### [EXERCISE AIM]
Copy out every line of the listing in which "with" appears.

[Start of section]

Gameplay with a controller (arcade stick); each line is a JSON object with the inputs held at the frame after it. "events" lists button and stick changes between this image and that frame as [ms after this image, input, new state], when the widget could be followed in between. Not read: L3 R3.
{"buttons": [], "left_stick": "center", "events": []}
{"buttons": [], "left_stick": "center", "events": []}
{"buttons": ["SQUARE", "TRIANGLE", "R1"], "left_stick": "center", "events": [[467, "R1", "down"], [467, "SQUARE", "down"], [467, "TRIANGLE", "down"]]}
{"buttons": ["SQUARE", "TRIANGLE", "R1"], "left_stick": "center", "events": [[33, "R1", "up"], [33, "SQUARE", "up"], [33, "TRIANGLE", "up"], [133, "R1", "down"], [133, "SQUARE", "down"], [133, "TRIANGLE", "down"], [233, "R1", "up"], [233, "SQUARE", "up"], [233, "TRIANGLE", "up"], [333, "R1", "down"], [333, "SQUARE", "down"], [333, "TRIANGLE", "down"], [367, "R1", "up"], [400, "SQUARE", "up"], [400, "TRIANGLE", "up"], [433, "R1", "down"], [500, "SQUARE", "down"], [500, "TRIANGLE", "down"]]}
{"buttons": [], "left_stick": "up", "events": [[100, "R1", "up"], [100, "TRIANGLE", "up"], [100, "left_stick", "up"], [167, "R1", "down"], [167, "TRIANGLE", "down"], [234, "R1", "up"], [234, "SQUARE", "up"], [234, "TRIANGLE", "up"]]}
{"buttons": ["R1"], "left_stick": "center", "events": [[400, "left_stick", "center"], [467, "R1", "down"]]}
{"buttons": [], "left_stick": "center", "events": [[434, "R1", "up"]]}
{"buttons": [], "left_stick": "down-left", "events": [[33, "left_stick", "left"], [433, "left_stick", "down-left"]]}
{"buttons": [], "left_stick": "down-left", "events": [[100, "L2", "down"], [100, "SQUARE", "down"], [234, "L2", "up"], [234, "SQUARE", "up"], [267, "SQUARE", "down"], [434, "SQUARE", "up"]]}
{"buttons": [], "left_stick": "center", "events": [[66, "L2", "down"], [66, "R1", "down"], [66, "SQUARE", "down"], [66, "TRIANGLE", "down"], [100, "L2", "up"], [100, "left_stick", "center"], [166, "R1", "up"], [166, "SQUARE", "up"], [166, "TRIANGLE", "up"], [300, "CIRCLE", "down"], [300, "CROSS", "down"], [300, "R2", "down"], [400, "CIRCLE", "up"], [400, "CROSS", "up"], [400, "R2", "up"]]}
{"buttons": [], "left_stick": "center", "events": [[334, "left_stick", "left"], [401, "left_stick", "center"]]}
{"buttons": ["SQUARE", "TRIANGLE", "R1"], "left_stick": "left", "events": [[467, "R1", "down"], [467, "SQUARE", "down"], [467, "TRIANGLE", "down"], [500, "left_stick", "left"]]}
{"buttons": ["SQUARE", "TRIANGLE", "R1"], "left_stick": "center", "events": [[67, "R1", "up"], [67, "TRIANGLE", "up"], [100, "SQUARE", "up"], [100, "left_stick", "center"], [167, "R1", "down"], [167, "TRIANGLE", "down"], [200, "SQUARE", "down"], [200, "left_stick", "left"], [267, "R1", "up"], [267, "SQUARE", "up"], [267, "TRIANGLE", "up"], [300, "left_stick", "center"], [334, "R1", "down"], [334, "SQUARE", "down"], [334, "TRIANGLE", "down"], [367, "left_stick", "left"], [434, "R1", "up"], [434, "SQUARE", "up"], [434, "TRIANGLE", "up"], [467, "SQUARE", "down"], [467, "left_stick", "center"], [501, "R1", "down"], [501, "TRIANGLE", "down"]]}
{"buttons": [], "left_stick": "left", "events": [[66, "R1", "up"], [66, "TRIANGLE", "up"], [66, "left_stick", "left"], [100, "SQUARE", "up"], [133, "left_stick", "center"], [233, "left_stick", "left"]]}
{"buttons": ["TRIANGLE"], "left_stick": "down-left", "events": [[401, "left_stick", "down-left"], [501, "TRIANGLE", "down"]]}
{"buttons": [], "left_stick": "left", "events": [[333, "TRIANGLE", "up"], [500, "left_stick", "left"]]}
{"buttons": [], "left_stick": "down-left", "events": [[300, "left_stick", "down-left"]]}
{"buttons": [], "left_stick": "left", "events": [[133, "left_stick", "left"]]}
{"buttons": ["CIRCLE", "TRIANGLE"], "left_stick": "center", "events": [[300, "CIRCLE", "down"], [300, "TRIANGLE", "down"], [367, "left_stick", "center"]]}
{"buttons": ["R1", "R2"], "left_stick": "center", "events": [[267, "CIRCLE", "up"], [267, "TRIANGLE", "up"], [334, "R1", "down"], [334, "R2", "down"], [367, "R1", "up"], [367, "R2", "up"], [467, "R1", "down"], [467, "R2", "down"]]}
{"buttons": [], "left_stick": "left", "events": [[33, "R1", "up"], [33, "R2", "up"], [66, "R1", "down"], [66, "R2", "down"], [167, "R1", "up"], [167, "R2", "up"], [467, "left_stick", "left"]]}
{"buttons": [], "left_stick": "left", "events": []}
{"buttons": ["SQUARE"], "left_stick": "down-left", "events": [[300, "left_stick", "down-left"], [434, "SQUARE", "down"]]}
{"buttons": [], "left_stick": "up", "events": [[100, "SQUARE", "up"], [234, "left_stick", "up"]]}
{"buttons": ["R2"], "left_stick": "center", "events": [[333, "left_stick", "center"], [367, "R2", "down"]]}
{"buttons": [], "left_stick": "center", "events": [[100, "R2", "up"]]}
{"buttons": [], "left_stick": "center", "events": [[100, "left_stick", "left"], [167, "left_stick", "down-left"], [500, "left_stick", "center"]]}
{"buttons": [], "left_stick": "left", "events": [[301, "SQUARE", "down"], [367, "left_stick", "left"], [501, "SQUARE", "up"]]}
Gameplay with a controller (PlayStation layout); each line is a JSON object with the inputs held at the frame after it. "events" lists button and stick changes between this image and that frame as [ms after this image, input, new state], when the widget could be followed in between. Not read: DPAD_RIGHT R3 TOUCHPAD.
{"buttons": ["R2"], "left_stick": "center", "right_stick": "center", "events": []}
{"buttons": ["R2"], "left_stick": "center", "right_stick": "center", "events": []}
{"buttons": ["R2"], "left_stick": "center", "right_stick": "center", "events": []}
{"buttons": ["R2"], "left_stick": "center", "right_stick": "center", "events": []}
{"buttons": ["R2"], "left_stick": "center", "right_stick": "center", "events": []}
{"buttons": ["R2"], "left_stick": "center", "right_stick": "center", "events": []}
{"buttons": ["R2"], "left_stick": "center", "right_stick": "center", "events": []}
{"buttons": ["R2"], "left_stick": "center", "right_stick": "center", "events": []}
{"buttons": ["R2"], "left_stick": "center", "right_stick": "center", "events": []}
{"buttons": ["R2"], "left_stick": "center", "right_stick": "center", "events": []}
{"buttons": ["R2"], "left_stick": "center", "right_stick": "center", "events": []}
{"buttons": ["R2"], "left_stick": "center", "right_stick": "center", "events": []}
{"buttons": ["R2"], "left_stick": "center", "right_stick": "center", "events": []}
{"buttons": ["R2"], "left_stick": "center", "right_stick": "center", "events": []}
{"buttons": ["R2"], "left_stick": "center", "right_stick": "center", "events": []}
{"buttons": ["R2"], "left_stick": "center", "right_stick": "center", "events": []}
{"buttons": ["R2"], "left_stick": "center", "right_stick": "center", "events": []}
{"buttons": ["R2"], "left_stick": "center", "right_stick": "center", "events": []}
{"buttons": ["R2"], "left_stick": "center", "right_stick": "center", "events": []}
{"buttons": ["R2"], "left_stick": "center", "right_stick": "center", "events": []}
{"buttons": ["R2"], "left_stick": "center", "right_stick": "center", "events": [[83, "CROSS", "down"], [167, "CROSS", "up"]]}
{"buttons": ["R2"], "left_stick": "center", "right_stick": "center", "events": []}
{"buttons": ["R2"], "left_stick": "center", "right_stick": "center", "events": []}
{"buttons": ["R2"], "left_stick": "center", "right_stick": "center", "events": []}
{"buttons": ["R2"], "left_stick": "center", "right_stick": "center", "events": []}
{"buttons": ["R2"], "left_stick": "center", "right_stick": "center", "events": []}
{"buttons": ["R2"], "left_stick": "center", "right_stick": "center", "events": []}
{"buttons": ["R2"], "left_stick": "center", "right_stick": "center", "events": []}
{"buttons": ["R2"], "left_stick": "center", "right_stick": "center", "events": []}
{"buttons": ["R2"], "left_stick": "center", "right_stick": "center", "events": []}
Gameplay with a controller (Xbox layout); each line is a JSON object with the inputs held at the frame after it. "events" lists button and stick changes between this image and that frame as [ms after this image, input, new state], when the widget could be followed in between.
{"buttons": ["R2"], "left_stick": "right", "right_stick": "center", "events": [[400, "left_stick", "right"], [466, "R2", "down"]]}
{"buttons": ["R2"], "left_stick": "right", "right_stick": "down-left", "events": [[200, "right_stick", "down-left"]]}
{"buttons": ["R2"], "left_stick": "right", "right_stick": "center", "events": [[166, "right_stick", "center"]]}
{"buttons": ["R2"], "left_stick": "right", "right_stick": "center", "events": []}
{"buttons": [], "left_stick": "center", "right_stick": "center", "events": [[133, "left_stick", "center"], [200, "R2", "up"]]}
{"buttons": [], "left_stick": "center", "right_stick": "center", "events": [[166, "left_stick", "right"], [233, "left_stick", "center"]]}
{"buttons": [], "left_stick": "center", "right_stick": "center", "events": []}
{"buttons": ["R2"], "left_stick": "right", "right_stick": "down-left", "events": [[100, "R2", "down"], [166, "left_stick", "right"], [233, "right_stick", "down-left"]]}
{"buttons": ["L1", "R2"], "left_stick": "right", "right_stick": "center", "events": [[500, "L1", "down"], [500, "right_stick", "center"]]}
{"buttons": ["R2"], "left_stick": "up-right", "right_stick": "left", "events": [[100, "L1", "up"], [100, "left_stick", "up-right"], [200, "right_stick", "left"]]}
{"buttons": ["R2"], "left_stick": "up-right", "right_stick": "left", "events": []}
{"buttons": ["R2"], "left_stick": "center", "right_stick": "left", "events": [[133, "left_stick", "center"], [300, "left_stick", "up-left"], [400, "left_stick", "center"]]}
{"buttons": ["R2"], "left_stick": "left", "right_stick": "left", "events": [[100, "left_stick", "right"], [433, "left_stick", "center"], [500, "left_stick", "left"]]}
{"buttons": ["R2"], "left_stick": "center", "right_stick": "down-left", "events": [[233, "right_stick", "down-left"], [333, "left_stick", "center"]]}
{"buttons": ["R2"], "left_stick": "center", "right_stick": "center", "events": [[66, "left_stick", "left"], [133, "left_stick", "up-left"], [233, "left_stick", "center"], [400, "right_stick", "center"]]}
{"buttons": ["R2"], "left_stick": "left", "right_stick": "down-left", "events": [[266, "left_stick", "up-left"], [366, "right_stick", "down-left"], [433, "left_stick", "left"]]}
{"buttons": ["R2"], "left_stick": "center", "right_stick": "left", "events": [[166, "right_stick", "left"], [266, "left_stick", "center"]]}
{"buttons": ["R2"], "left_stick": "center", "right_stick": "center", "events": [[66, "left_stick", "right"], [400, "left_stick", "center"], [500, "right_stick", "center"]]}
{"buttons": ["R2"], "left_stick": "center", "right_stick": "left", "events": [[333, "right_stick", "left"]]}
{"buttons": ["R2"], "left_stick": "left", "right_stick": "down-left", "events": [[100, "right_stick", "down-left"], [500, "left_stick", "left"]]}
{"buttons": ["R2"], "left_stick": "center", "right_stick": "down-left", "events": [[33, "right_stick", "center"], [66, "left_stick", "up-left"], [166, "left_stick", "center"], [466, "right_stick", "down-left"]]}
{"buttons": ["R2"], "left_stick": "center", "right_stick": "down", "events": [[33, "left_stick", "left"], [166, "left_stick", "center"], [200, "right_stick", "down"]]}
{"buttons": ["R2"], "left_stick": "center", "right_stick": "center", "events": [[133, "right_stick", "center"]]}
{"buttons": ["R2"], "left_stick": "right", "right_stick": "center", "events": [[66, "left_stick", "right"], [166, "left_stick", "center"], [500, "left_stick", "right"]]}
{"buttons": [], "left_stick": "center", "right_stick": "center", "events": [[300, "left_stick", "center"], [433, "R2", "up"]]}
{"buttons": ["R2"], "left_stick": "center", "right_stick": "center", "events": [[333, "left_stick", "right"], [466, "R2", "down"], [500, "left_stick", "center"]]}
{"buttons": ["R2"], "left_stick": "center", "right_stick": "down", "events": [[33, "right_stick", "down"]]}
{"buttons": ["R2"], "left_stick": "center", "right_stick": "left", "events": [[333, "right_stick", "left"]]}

[End of section]

### [EXPECTED OUTPUT]
Gameplay with a controller (arcade stick); each line is a JSON object with the inputs held at the frame after it. "events" lists button and stick changes between this image and that frame as [ms after this image, input, new state], when the widget could be followed in between. Not read: L3 R3.
Gameplay with a controller (PlayStation layout); each line is a JSON object with the inputs held at the frame after it. "events" lists button and stick changes between this image and that frame as [ms after this image, input, new state], when the widget could be followed in between. Not read: DPAD_RIGHT R3 TOUCHPAD.
Gameplay with a controller (Xbox layout); each line is a JSON object with the inputs held at the frame after it. "events" lists button and stick changes between this image and that frame as [ms after this image, input, new state], when the widget could be followed in between.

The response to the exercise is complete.